** start Excerpted text **

Does an ex-spouse lose his/her pension benefits if the plan cannot pay according to the court order?

Let's say the court has ordered that a QDRO should be drafted to give the ex-spouse half of the marital portion of the pension as a lump sum. After the divorce is final, the ex-spouse discovers that the plan doesn't pay lump sums. Does this mean that the ex-spouse loses his or her benefits? If so, how do you protect your clients from this sort of issue?

By Carolyn Grimes
November 11, 2016

Well, this can happen. Let's take one example where you have a property settlement agreement and you've drafted it saying that your client should get the lump sum. You didn't check to make sure whether or not the lump sum could be gotten, or you were given the information that it could have and that turns out to be erroneous. In the drafting, the way you protect your client is to provide an alternative.

If the plan does not allow lump sum, generally the alternative is the payments that the plan does allow. A QDRO can't be in effect to order the plan to pay benefits other than the way the plan is set up to pay benefits. You can't force them to give a lump sum. If you're going to take an unusual distribution, and a lump sum is pretty unusual, always provide an alternative in your drafting.

** end Excerpted text **
** start Supplied data **

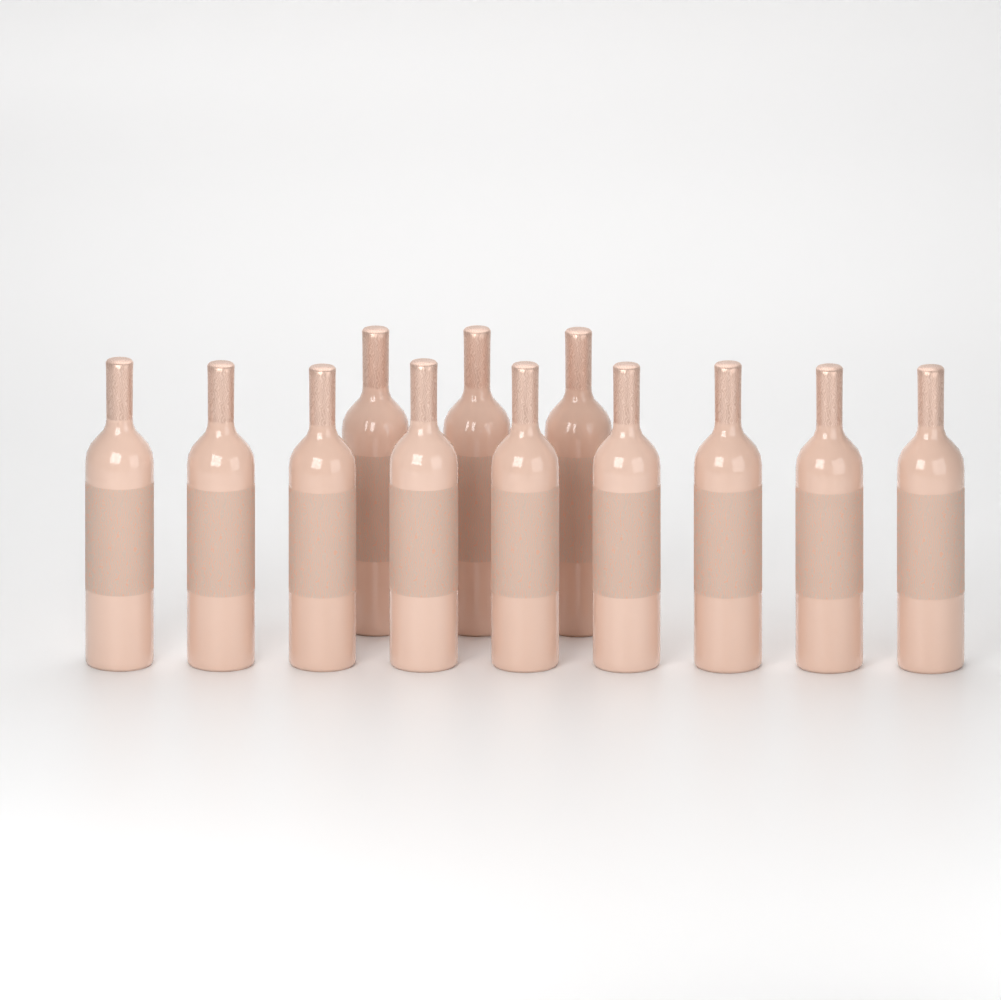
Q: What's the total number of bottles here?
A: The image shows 12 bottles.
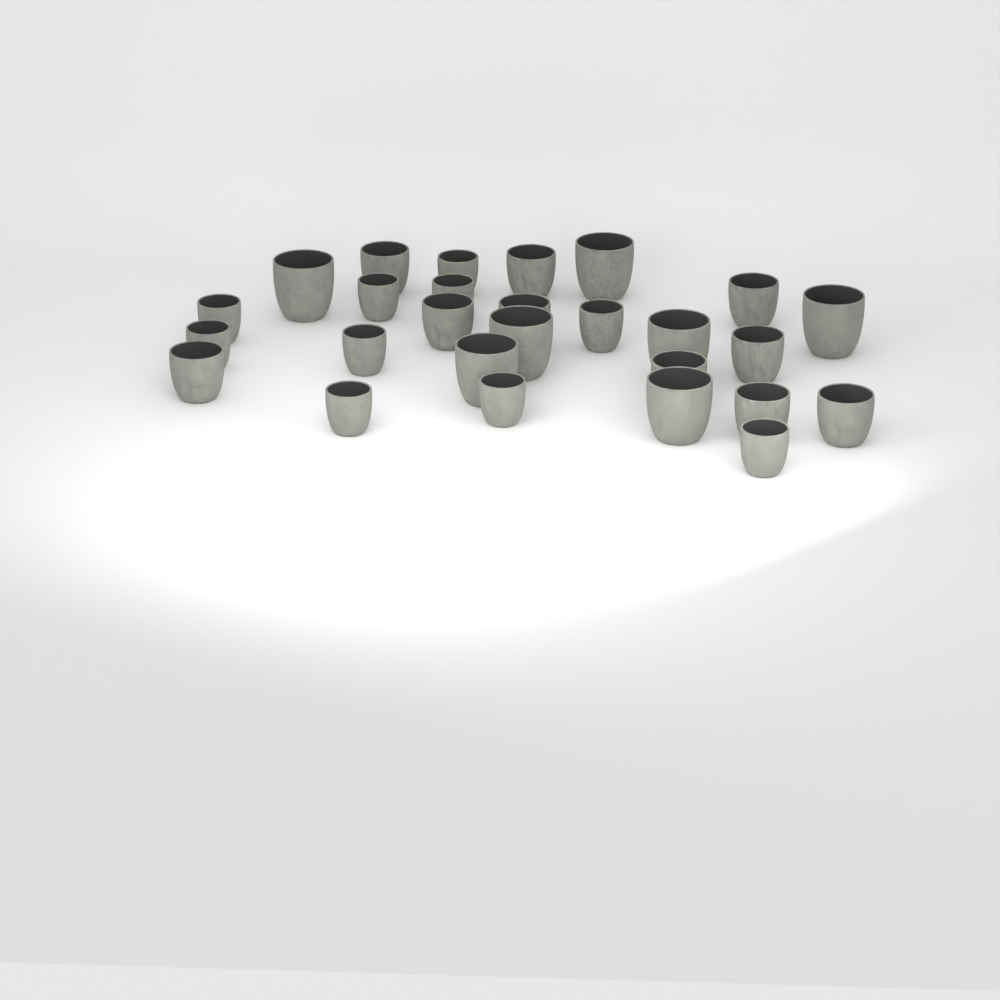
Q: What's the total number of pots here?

** end Supplied data **

_Directive 1_
In the pension article, what should a drafter always provide when seeking an unusual distribution such as a lump sum?
_Directive 2_
Translate this sentence from the pension article into Spanish: "A QDRO can't be in effect to order the plan to pay benefits other than the way the plan is set up to pay benefits."
_Directive 3_
Write out the pension article word for word from "By Carolyn Grimes" to "provide an alternative.".
The listing has no connection to the pension article.

_Full answer 1_
An alternative in the drafting.

_Full answer 2_
Un QDRO no puede tener el efecto de ordenar al plan que pague beneficios de una manera distinta a como el plan está configurado para pagar beneficios.

_Full answer 3_
By Carolyn Grimes
November 11, 2016

Well, this can happen. Let's take one example where you have a property settlement agreement and you've drafted it saying that your client should get the lump sum. You didn't check to make sure whether or not the lump sum could be gotten, or you were given the information that it could have and that turns out to be erroneous. In the drafting, the way you protect your client is to provide an alternative.